И сейчас, видя и слыша все это и переживая вновь, сильнее, чем было, он не мог удержаться от щекотного смешка, хихикнул, передернул лопатками от радости, потому что они, красная четверня, набив руку и навострив, нацелив глаз, обыграли-таки во второй «партии» Григория Евгеньевича и, став «разбойниками», загнали его черный шар в крапиву, в репейник, не пожалели, не смилостивились. И долго потом разыскивали шар в лопухах, вот как далеко улетел — знай наших.

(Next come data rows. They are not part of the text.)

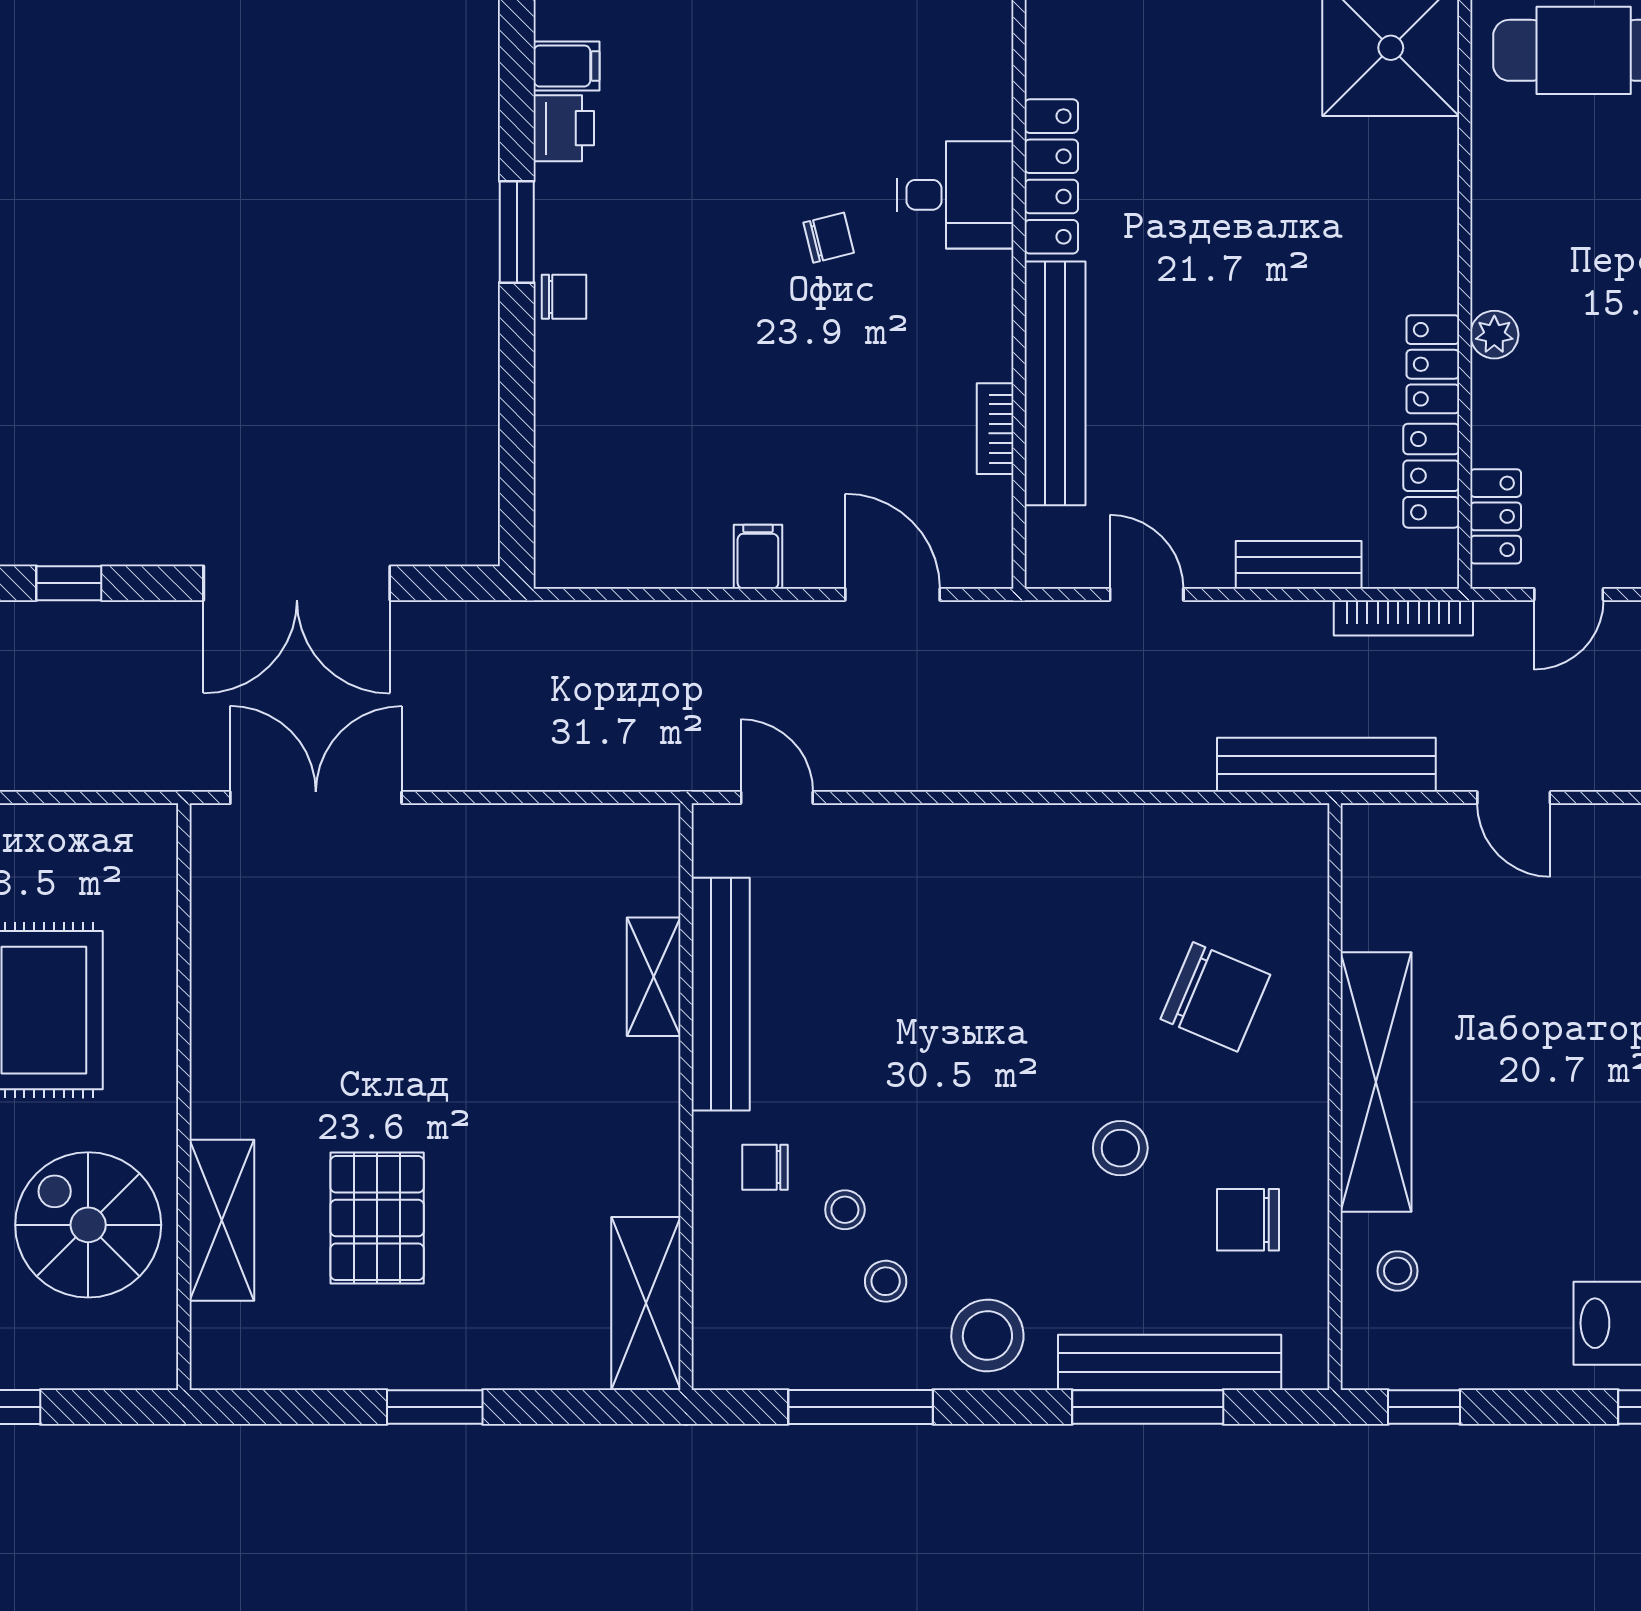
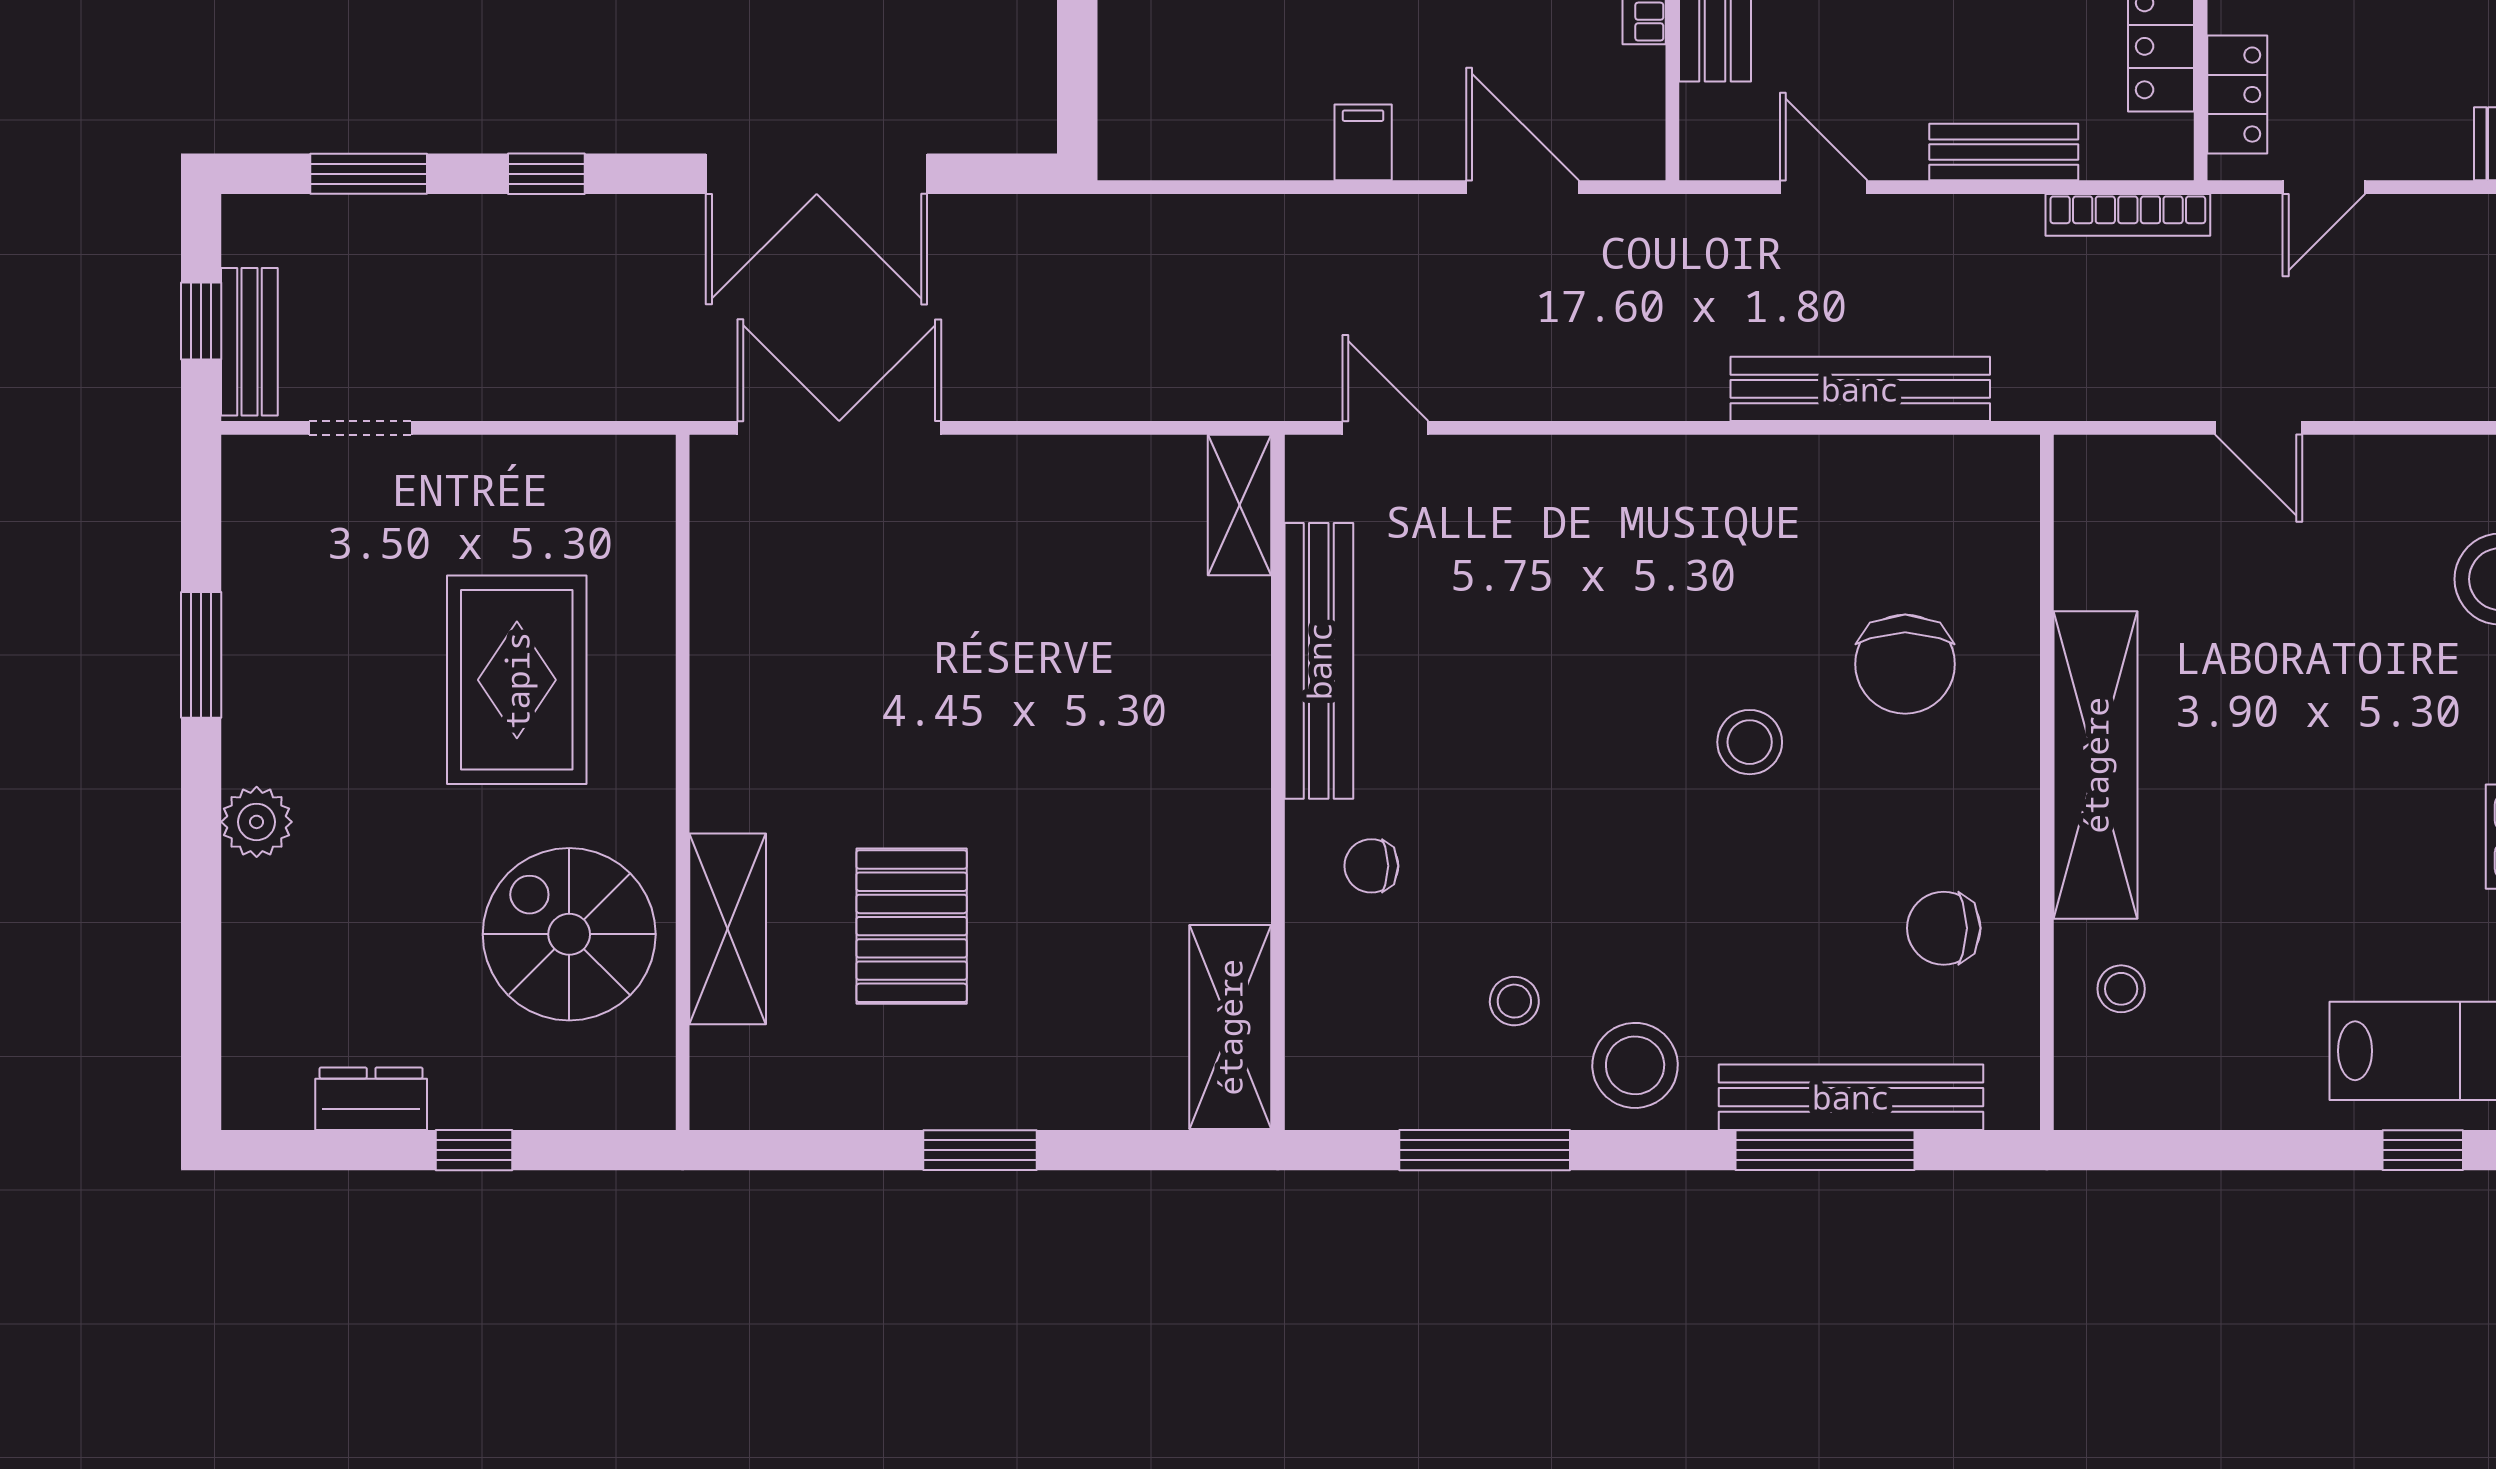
bench: (1326, 765) -> (1860, 389), moved
shelving: (654, 977) -> (1239, 505), moved
chair: (1215, 997) -> (1905, 664), turned 67
stool: (1120, 1148) -> (1750, 742), moved
stool: (845, 1210) -> (1466, 916), removed
window: (1424, 1407) -> (2152, 1150), removed

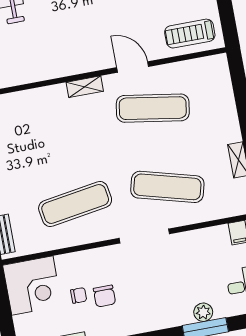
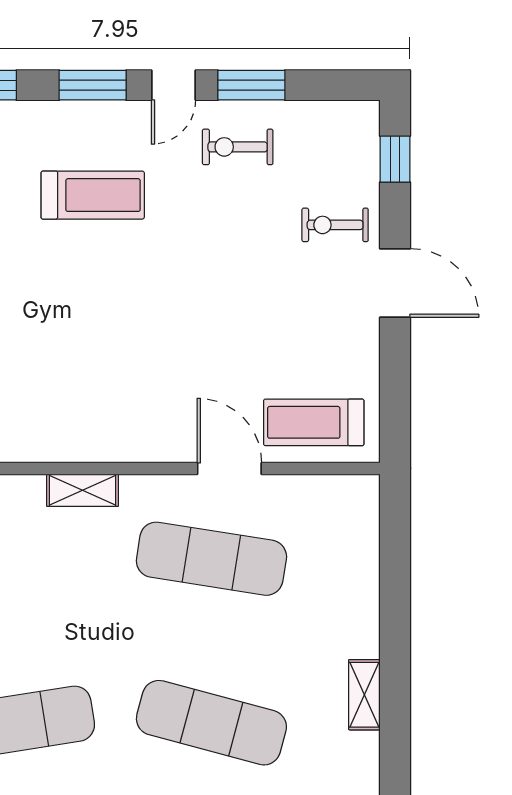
door: (133, 67) -> (229, 468), moved

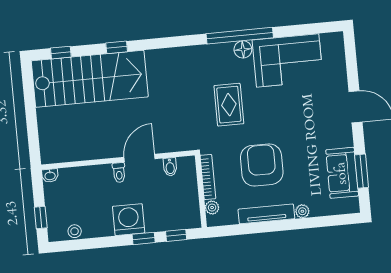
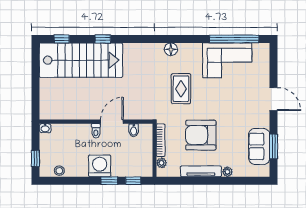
window: (240, 36) -> (234, 39), moved
floor lamp: (243, 49) -> (171, 49), moved
armchair: (262, 165) -> (201, 135), turned -90

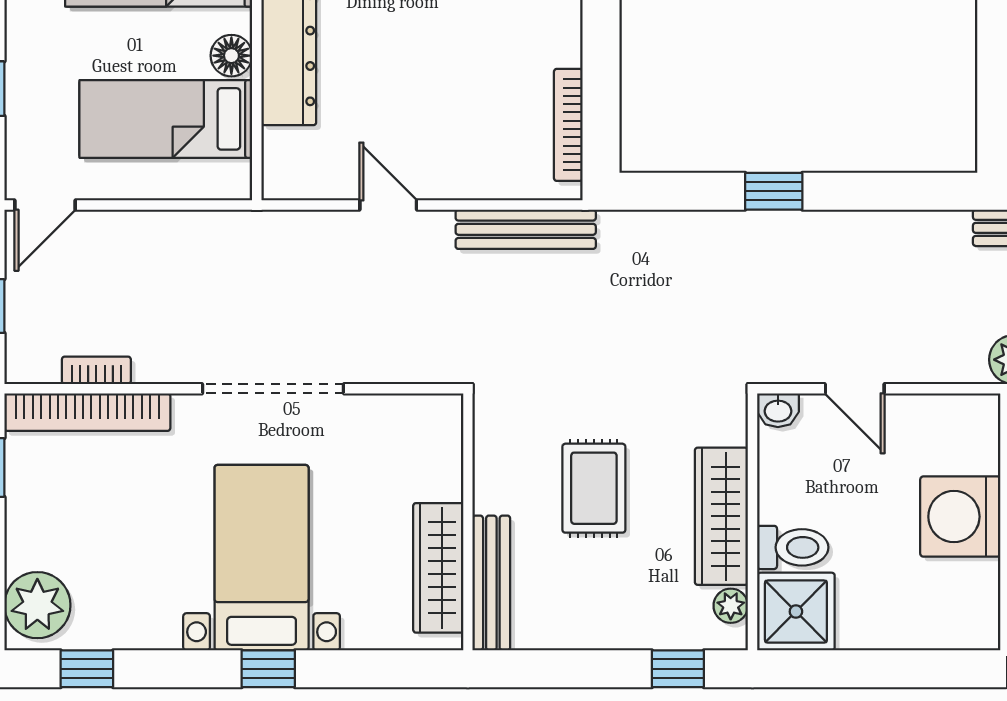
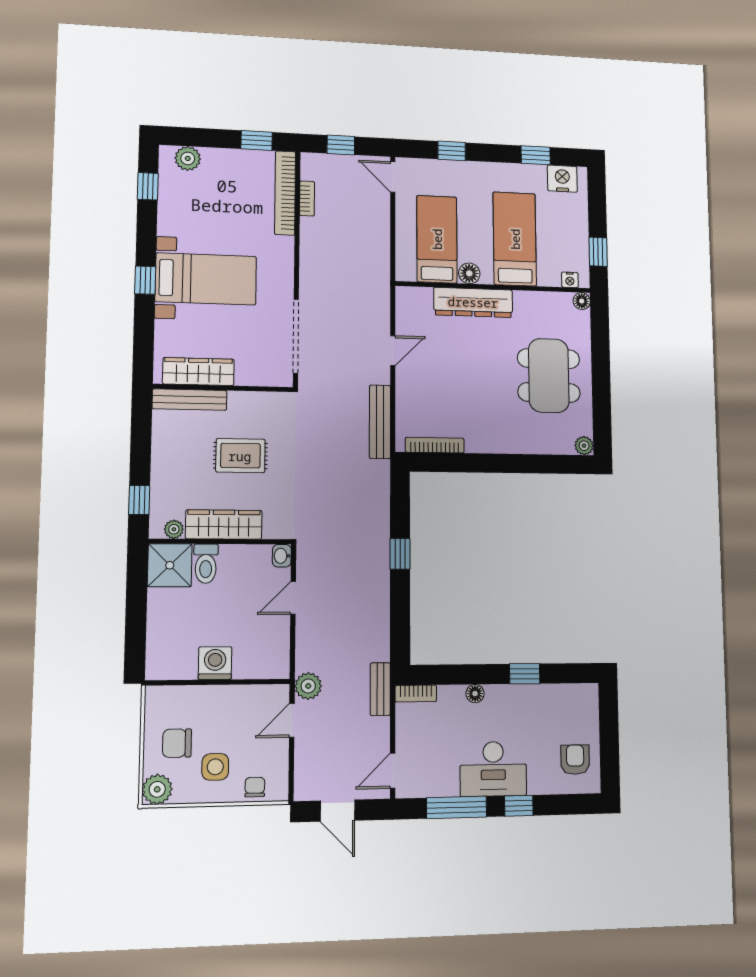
doorway: (273, 389) -> (296, 336), moved
washing machine: (960, 517) -> (215, 663), width x0.73, depth x0.73
plant: (37, 605) -> (188, 158), width x0.73, depth x0.73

Он бы еще посмеялся сейчас мысленно над Григорием Евгеньевичем, как смеялись-дразнились они тогда, но Яшка заговорил возмущенно-громко и вернул Шурку в ту жизнь, которой они жили нынче в Заполе.
— Глядите, кто-то сочил березы… Теперь засохнут… Ах, сволочи!
Шурка пришел в себя. Ватага продолжала торчать на концах Мошковых полос. Ослепительно белели вокруг березы. Они горели как свечи, прямые, светлого воска. Изумрудные языки пламени ветвей и макушек лизали высокое небо, и оно, загораясь, тоже становилось зеленым. Вовсю распевали звонкие разноголосые пичуги. Даже нарядная сойка, пролетая мимо, передразнивая соседей, кричала приятно-весело. И жуки и мухи жужжали, нашептывая на ухо что-то хорошенькое, и дальние стуки, скрипы вплетались в музыку леса и не мешали. На станции, на чугунке прогудел паровоз.